> _Selected excerpt_:
** BEGIN **

This paper aims to investigate how MOOC forums are truly important and correlate with students’ improved academic performance. It also confirms the advantages of super degrees algorithms, which partly fill a gap of supernetwork parameters, thus we can better identify forum activity levels of participants and the quality of threads in MOOC, and more students will participate in the forum.

The rest of this paper is organized as follows. Section 2 offers a more detailed review of MOOC forum studies. Section 3 details nonparametric tests and multiple linear regressions that are used to find the relation between forum participation activities and course scores. In section 4, from the perspective of the supernetwork, super-node degree and super-edge degree are defined and employed with real course data to do forum analyses. Section 5 draws conclusions and introduces visions for future researches emerging from this work.

Related Work

Along with the two MOOC networks, the people network and knowledge network, there are two basic MOOC curriculum modes used by students and teachers: cMOOC and xMOOC. In 2008, George Siemens and Stephen Dawnes created the first MOOC: Connectivism and Connective Knowledge Online Courses (Siemens, 2014) which is later called cMOOC as it is based on the connectivism learning theory. cMOOC highlights the important role that social and cultural context plays in how and where learning occurs. Connectivism sees knowledge as “a network and learning as a process of pattern recognition” (Wikipedia, https://en.wikipedia.org/wiki/Connectivism). Learning in this case happens not only in the individual context but within and across large networks, including organizations and big data. Focus here is on connecting specialized information sets that rely on user-generated content, wherein connections among participants serve as keys for the course to advance (Siemens, 2014). The MOOC forum thus offers a uniquely broad platform for participants to discuss what they learn and to build creative social connections, which also aligns with the connectivism theory (Downes, 2010). With the representatives of Coursera, Udacity, edX which were fast growing in 2012, xMOOC is quite different from cMOOC. xMOOC derives form behaviorism, replicating the traditional educational model of knowledge transfer from teachers to students and emphasizes courses, exercises, and tests based on behaviorism learning theory. Combining aspects of philosophy, methodology, and psychological theory, behaviorism assumes that all human and animal behaviors are either reflexes produced by a response to stimuli in the environment, or a result of an individual’s history, such as reinforcement and punishment. Although behaviorists “generally accept the important role of inheritance in determining behavior, they focus primarily on environmental factors” (Wikipedia, https://en.wikipedia.org/wiki/Behaviorism).

Although there has been extensive researches on MOOC in recent years, limited studies address forum discussion issues. Several papers (e.g. Belanger & Thornton, 2013; Breslow et al., 2013; Manning & Sanders, 2013) mentioned that most forum participation rates are about five percent, a number that is far overshadowed by the high registration rates in MOOC. As Engle et al. (2015) summarized, the students who completed most of the course assessments (Kizilcec, Piech, & Schneider, 2013) or earned a certificate (Ho et al., 2014) were more likely to be discussion forum participants. And in edX’s first MOOC offering, 52 percent of certificate earners were active on the forum. In a MOOC addressing business strategy, students who posted on the forum were more likely to complete the course successfully (Gillani & Eynon, 2014). Huang et al. (2014) studied a special cohort “superposter,” defined as the highest-volume forum contributors. They replied faster, received more up-votes, and obtained higher grades than the average forum participants. From these studies, it is not hard to find that there is a distinct correlation between forum participation and higher grades.

** END **

[Saved data entries]
** BEGIN **

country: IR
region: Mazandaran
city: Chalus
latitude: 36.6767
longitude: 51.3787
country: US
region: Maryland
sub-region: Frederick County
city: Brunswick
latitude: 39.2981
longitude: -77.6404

** END **
** BEGIN **

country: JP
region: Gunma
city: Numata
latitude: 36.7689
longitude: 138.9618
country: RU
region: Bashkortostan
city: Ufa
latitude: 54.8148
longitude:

** END **
** BEGIN **

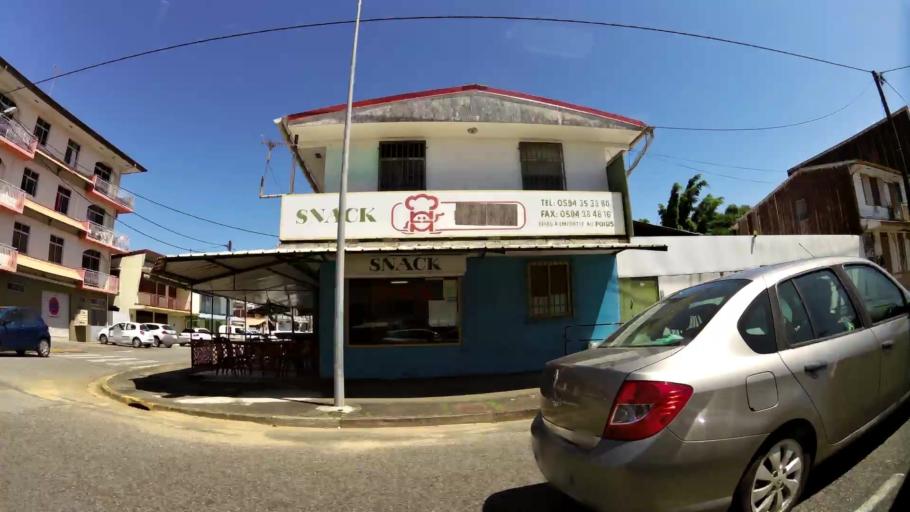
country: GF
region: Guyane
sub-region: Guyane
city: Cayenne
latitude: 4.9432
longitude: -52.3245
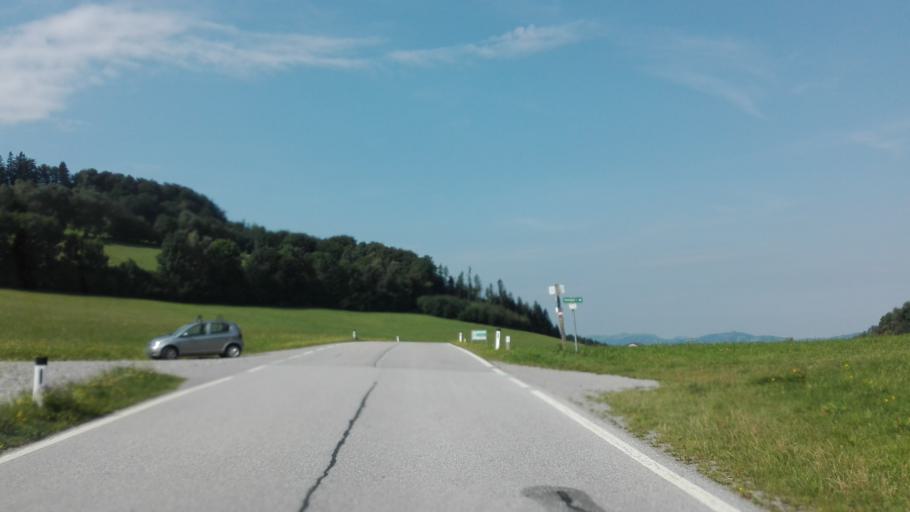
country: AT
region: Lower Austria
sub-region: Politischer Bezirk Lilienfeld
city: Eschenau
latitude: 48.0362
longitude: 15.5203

** END **

> _Problem statement_:
Answer these questions from the excerpt on MOOC forums:
(a) In what year did George Siemens and Stephen Dawnes create the first MOOC?
(b) What percentage of certificate earners were active on the forum in edX's first MOOC offering?
(c) Which section of the paper draws conclusions and introduces visions for future research?

> _Answer to this task_:
(a) 2008
(b) 52 percent
(c) Section 5